Before entering the Frederick Rescue Mission’s recovery program, James Weedon Jr. said he struggled with alcohol addiction.
About three years ago, Weedon said his addiction caused him to lose his job and eventually his home. He was forced to stay with friends before finding a recovery program that allowed him to get back on his feet.
Weedon, 54, said he enrolled in the Rescue Mission’s 12-month program, which helped him give up alcohol and smoking cigarettes and secure a job and a stable place to live.
Weedon graduated in 2010, and now works as an intern at the Frederick Rescue Mission on South Street, helping others in need.
“The smile on their face, knowing I can help them [is incredible],” Weedon said. “Knowing I’m involved in doing that — it’s a blessing.”
Part of Weedon’s duties as an intern include loading and unloading trucks, organizing donations and performing other tasks.
“They consider me as staff,” Weedon said. “That’s a trip, that somebody would need me. They’re like my family.”
Some of the donations Weedon was organizing on Thursday will be distributed during the Rescue Mission’s annual Thanksgiving meal, according to Arnold Farlow, executive director of the mission.
He said the mission distributed more than 200 boxes with all of the trimmings for a Thanksgiving dinner on Saturday, and would see several hundred guests — and volunteers — on the holiday today.
“Thanksgiving’s always busy,” Farlow said, joking that he’d probably have 600 volunteers to feed the 300 or 400 clients needing a meal.
The activities were just two of the many ways the mission was participating in Hunger and Homelessness Awareness Month, organized by the Frederick County Coalition for the Homeless.
Joey Hoffman, a member of the advocacy committee for the coalition, said the group decided to extend the promotion, which is recognized as a weeklong event nationally, because of the need in the county.
“This year we decided because the need is so great, and the economic situation is causing more people to be homeless, hungry and in poverty, we just decided one way of hoping to increase awareness would be to have a longer period of time,” Hoffman said.
The month of events included food drives, benefit dinners and a poverty simulation at Hood College, where students and other participants were shown examples of the effects of poverty.
And while the effort is designed to bring awareness in November, Farlow, Hoffman and other advocates said it’s important to help all year long.
“It’s kind of funny because people tend to pay attention at the holidays,” Farlow said. “Come January, it’s the same people hungry — maybe even a little more.”
Farlow said the mission is serving twice as many meals in 2012 as in 2007 — 130,000 compared to 65,000. Last year, the mission served 117,000 meals.
Other organizations, such as the Religious Coalition for Emergency Human Needs have seen similar growth, according to the Rev. Brian Scott, executive director of the coalition.
He said people should be aware that the coalition and other services need help almost every day, not just at Thanksgiving and Christmas, with about 1,500 people in the county using the food banks at some point during the year.

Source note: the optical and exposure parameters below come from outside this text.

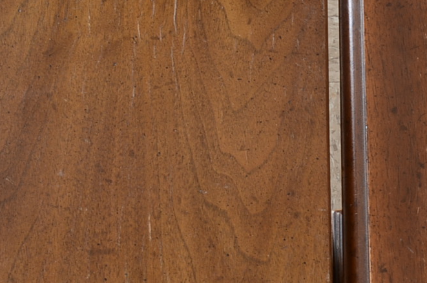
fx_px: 1656
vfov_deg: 9.6
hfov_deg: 14.6
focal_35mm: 140
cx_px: 359
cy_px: 340
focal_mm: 25
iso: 125
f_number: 11
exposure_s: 1/125
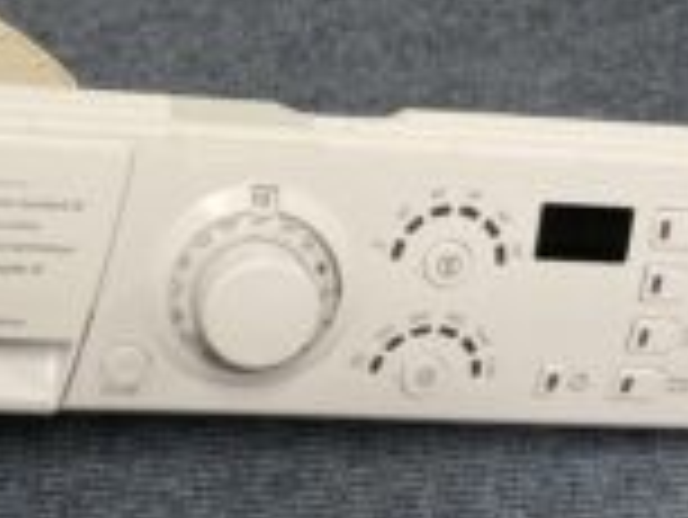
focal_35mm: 73
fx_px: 1452
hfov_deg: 26.2
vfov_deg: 20.2
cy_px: 275
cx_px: 135
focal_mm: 3.99
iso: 125
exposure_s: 1/50
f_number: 1.8
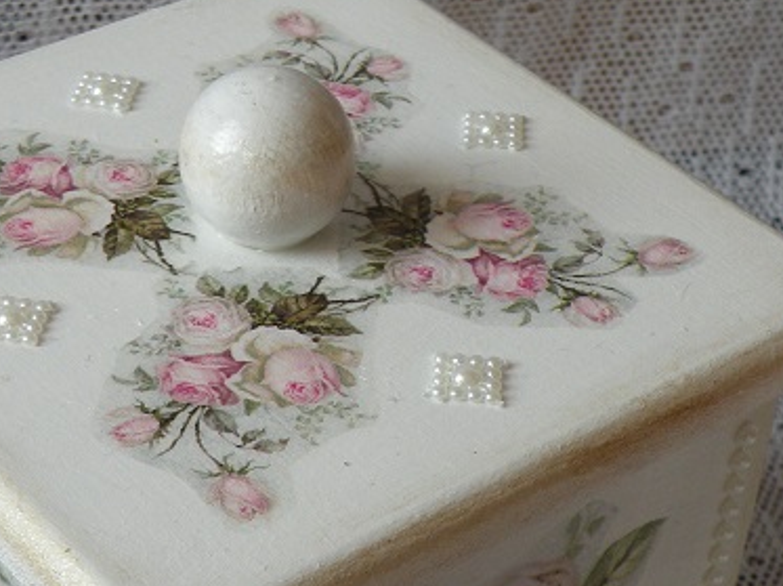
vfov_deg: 15.7
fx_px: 2079
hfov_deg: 21.3
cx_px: 319
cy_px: 578
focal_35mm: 92
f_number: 3.2
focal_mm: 7.4
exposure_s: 1/59.7
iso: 69
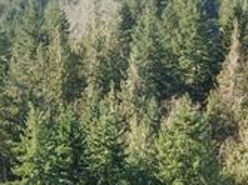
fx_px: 558
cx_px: 132
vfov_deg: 18.5
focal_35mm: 78
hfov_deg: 25.0
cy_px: 169
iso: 100
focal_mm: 4.7
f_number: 2.2
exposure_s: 1/266
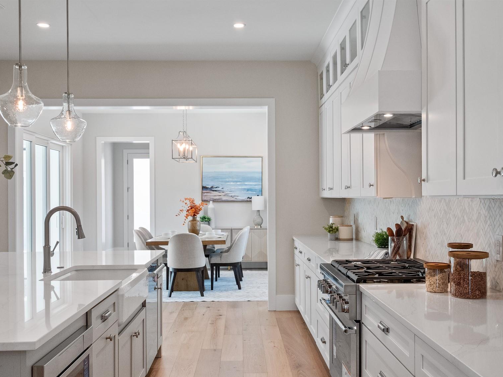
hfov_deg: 49.0
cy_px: 198
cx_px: 257
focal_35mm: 38
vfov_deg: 37.7
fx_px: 552
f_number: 10
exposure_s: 1/60
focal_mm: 18
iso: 2000
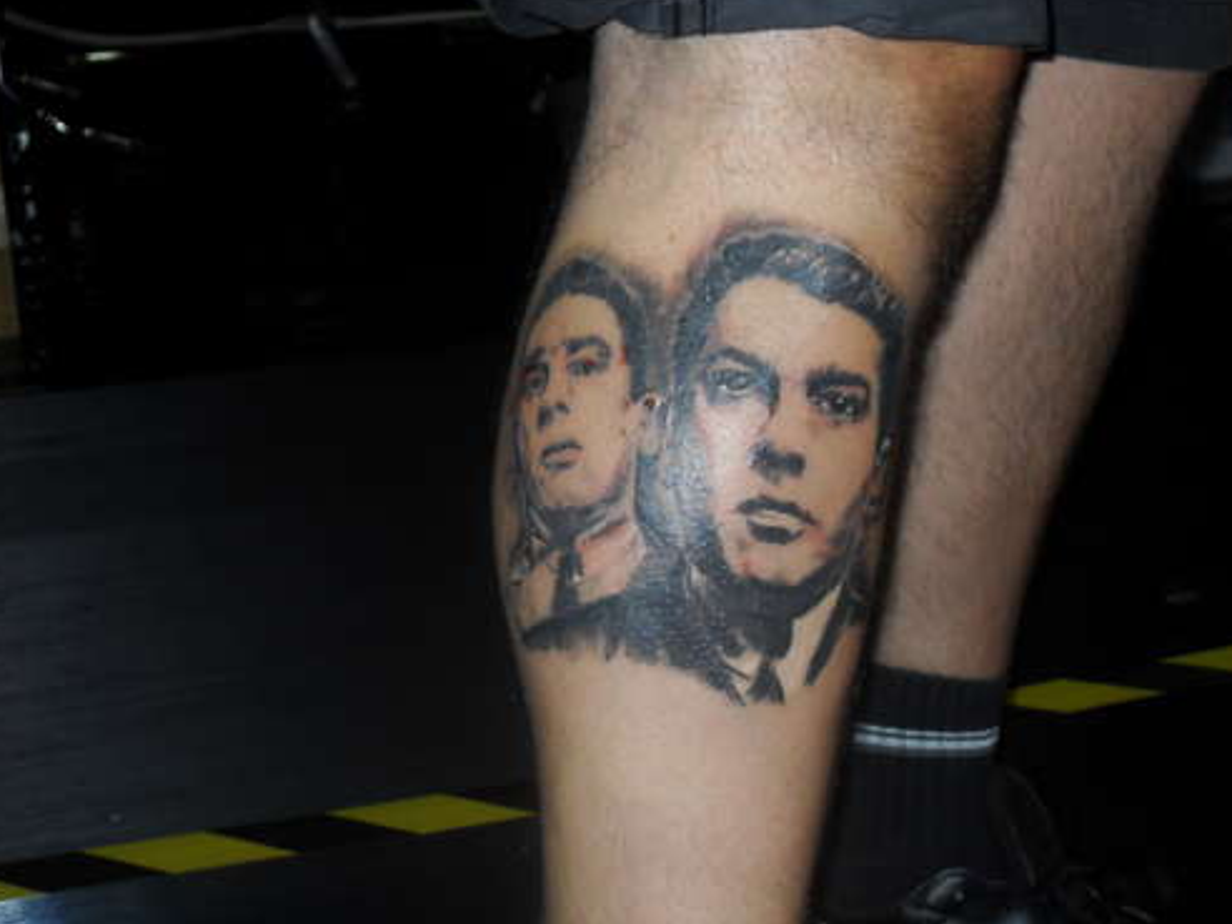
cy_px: 468
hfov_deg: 27.0
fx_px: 2563
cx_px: 656
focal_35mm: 72
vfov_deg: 20.4
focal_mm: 10.1
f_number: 3.7
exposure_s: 1/60
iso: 100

“We’re encouraging people to drop off food at local food banks not only during homeless awareness month but during the year,” Scott said. “That’s one of the things we’d encourage people to do, to drop off a bag of groceries or some canned food items. It really makes a difference if families are able to feed their families or not.”
Scott said the need for food and assistance has soared over the last five years — more than double the number of people are coming to ask for food or other help in 2012 compared with 2007, but resources are harder to come by.
Between all the programs the coalition runs or helps to run — including the cold weather shelter, aid to keep families from becoming homeless and health care assistance — the coalition offered help to nearly 5,000 county residents.
In 2011, the shelter helped 1,000 families avoid becoming homeless. But Scott said the number of families coming to the coalition for help continues to increase, despite the group having less money.
“Now they come directly to us,” Scott said. “There’s less dollars available to try to bridge the gap, and our costs to prevent that family from becoming homeless has increased ... the numbers are not declining. They’re increasing.”
The final event, to be held Sunday at 2 p.m. is a performance by Sweet Honey in the Rock at the Weinberg Center for the Arts. Proceeds will benefit the Religious Coalition for Emergency Human Needs. Tickets are available at the Weinberg Center, and via its website, www.weinbergcenter.org.